More recently, the art historian Ernst Gombrich proposed that one of the things that has made Greek art so enduring and successful is the way it is rooted in Greek storytelling. It is true that the popularity of stories such as the Iliad and the Odyssey had a profound impact on the development of the visual arts. Greeks put stories on their household objects, such as vases and dishes. Greek theater boasted elaborate masks and painted scenic design. But we can go back even earlier: if we look at the Egyptian pottery used by ordinary households, far away from the official art of the Pharaohs, we can see that painted images from myths and proverbs were part of everyday life.

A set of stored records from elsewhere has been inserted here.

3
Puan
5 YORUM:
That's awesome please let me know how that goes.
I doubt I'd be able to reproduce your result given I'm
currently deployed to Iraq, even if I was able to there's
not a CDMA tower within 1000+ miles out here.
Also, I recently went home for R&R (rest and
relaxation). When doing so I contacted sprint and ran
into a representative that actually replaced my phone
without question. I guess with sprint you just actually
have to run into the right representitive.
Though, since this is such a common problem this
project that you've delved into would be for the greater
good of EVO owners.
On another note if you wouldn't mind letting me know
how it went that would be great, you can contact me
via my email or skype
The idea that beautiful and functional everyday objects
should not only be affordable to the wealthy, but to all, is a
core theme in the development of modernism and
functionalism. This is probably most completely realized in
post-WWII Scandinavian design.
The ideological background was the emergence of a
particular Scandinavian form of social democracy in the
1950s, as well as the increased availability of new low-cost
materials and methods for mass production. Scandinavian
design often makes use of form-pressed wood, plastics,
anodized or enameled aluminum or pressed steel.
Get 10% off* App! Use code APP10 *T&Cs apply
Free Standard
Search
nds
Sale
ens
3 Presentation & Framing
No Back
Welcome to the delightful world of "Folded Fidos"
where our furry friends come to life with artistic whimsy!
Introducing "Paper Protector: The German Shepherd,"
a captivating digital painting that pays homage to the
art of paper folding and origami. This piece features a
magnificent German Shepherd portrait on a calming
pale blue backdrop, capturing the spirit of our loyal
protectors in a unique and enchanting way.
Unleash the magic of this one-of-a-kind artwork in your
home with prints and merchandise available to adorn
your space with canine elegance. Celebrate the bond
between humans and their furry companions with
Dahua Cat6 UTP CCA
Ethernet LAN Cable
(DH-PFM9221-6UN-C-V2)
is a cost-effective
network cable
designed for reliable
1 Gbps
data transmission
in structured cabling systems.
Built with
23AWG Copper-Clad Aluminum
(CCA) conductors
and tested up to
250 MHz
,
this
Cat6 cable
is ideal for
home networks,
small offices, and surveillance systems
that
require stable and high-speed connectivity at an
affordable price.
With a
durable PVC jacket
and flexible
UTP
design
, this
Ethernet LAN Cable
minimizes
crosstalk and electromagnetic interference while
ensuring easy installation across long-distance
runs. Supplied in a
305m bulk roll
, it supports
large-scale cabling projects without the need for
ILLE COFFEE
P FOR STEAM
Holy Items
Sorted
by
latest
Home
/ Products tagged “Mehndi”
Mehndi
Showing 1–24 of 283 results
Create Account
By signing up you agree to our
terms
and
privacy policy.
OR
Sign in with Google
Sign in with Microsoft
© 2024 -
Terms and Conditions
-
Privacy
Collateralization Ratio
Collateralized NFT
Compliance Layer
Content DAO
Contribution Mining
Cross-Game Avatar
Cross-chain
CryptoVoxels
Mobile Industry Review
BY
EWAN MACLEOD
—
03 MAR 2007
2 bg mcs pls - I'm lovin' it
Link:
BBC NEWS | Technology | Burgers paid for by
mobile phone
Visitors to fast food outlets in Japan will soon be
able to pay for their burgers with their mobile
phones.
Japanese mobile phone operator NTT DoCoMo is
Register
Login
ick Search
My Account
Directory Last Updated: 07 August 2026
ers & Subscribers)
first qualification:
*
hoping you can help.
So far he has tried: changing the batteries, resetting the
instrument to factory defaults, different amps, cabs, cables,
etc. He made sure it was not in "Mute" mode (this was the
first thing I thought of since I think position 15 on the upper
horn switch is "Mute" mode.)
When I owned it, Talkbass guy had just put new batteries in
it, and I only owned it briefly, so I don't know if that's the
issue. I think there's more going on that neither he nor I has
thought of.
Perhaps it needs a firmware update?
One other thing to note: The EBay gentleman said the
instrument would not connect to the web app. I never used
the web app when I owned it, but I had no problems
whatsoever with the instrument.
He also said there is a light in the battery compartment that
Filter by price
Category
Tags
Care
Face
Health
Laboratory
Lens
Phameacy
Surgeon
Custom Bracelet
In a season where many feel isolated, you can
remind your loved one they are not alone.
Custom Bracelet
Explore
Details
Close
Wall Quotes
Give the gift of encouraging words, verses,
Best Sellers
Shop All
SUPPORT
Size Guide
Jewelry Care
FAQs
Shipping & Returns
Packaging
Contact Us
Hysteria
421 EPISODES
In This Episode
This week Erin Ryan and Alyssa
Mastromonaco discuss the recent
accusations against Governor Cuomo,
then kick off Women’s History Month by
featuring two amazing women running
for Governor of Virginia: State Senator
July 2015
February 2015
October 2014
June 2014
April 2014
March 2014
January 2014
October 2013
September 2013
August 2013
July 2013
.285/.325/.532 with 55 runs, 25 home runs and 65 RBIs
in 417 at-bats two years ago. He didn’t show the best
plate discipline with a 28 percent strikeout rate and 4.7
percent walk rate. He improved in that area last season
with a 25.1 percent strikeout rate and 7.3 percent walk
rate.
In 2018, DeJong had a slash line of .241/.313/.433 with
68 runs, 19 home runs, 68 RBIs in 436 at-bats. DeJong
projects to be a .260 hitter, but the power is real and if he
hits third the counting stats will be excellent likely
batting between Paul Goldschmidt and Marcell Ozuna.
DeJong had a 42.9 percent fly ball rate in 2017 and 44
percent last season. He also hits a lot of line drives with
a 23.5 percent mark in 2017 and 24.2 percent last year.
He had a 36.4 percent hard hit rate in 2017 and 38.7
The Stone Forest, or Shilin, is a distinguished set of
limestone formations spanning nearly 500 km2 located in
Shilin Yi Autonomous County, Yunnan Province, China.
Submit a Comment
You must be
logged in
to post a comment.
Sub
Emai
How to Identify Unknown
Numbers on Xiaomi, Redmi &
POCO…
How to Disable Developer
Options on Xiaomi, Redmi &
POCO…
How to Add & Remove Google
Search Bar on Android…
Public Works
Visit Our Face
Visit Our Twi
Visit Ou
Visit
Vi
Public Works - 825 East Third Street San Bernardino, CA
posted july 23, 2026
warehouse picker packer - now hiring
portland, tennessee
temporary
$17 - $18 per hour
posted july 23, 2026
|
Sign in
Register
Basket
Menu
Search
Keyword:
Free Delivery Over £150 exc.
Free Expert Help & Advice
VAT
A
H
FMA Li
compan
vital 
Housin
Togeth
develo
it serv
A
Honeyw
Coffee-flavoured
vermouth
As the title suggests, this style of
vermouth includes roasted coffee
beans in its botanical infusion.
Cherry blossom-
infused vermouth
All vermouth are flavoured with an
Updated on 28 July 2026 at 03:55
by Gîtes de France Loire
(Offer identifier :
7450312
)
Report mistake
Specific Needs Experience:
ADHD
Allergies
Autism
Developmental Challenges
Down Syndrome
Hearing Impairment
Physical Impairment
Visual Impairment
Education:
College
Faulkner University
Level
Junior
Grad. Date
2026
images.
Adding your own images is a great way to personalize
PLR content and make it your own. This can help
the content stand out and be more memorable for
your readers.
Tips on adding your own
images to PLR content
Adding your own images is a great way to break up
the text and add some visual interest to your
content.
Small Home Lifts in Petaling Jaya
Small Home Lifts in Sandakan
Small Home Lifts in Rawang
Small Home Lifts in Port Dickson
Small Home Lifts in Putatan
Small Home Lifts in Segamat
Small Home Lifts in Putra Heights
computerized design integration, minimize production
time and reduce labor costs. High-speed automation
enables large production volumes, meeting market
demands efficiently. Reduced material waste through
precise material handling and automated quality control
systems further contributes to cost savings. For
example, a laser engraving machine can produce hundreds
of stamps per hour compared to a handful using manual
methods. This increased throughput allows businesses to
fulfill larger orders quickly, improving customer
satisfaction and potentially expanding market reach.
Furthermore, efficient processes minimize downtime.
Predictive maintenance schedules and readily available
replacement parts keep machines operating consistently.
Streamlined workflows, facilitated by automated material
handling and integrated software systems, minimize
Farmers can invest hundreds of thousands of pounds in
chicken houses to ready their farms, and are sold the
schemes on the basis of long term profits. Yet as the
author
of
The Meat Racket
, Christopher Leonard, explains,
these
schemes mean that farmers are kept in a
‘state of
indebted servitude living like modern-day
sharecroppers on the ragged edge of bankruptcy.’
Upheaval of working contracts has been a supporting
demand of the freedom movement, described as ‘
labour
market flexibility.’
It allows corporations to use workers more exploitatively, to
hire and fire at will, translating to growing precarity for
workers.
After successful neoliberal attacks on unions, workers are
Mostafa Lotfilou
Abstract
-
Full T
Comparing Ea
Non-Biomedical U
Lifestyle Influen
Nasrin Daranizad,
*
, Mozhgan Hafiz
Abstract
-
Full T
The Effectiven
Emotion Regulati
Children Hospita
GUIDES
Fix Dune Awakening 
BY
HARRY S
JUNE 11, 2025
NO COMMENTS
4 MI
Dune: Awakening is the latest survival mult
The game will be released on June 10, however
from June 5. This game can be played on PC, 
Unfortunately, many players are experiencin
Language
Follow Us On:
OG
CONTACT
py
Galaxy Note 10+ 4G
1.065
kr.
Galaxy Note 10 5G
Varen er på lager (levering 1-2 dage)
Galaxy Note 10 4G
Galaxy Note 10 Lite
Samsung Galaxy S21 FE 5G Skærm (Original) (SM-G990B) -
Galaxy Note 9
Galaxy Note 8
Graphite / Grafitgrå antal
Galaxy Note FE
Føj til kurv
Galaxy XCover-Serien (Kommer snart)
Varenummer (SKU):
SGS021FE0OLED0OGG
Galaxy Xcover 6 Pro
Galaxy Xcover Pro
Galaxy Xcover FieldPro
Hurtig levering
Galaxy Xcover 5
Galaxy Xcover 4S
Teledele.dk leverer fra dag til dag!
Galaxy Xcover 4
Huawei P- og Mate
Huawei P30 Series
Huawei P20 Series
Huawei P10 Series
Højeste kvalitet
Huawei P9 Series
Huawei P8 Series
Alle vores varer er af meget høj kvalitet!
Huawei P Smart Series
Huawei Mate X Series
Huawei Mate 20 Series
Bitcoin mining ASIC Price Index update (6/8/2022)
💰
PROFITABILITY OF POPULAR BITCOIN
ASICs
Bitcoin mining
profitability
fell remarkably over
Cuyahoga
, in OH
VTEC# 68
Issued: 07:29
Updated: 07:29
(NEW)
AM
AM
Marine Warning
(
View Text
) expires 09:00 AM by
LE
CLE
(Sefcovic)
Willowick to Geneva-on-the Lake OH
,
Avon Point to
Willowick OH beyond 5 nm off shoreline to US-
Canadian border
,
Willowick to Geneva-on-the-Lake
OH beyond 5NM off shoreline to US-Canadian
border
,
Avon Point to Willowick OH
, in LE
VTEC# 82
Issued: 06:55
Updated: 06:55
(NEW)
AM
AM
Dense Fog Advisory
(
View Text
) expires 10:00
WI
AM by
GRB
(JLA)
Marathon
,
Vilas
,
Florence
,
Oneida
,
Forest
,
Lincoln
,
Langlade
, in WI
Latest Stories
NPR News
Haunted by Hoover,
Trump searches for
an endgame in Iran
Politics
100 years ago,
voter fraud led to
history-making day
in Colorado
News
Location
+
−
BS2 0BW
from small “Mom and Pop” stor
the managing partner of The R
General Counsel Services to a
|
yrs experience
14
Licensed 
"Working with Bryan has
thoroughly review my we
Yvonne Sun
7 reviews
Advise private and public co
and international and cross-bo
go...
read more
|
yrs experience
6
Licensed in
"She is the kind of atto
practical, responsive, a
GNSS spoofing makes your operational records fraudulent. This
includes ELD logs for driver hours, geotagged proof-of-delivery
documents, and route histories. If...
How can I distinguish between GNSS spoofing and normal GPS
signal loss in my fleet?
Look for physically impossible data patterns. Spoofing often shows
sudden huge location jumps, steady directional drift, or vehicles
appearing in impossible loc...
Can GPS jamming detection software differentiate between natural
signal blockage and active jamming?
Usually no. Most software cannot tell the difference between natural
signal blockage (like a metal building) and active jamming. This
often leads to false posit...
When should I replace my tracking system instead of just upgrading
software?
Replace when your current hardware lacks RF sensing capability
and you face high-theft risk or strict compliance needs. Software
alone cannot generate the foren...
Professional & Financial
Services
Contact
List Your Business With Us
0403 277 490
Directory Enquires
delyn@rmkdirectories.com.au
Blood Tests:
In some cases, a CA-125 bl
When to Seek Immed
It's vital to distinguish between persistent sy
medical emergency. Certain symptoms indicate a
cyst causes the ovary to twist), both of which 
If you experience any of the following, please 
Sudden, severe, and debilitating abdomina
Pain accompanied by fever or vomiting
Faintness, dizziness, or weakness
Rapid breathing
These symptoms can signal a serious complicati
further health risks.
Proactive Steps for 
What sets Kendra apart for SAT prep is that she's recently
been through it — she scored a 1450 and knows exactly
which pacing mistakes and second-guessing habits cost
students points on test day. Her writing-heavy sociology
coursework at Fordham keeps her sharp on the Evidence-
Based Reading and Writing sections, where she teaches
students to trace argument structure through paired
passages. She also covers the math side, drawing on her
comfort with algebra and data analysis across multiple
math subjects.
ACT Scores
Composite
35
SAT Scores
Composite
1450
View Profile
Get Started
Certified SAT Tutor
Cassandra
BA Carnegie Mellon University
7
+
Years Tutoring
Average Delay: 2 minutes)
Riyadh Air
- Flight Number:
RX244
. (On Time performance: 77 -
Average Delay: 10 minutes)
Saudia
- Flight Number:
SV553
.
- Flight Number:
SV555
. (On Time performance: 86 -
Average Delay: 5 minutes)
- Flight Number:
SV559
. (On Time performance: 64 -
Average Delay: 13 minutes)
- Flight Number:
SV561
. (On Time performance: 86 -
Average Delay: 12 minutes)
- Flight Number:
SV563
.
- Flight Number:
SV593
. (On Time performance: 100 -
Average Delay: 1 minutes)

If stories have been with us since our earliest times, as Barthes claims, then so has visual art; and more often than not, they have gone together. Storytelling is so pervasive that it appears to be hardwired into our whole way of understanding ourselves and one another. For millennia, important cultural stories were kept in the heads of storytellers, as knowledge was passed down from generation to generation. We call this oral culture. However, we can see that before written language, early human societies developed the means of visual storytelling. Whether it is the remarkable cave paintings in Lascaux or the petroglyphs in southern Egypt, we see images painted on walls or carved into rocks, and these images are organized in such a way that they tell stories. The first formally constructed narratives that we can read, because they relate to or accompany a written text, come from Mesopotamia and Egypt. The Book of the Dead explains what the belief systems were for the ancient Egyptians, and many other texts provide further examples of Egyptian mythology. But it’s when we actually look at the papyrus drawings, the temple friezes, and the tomb murals of ancient Egypt that these stories of death and rebirth really come to life.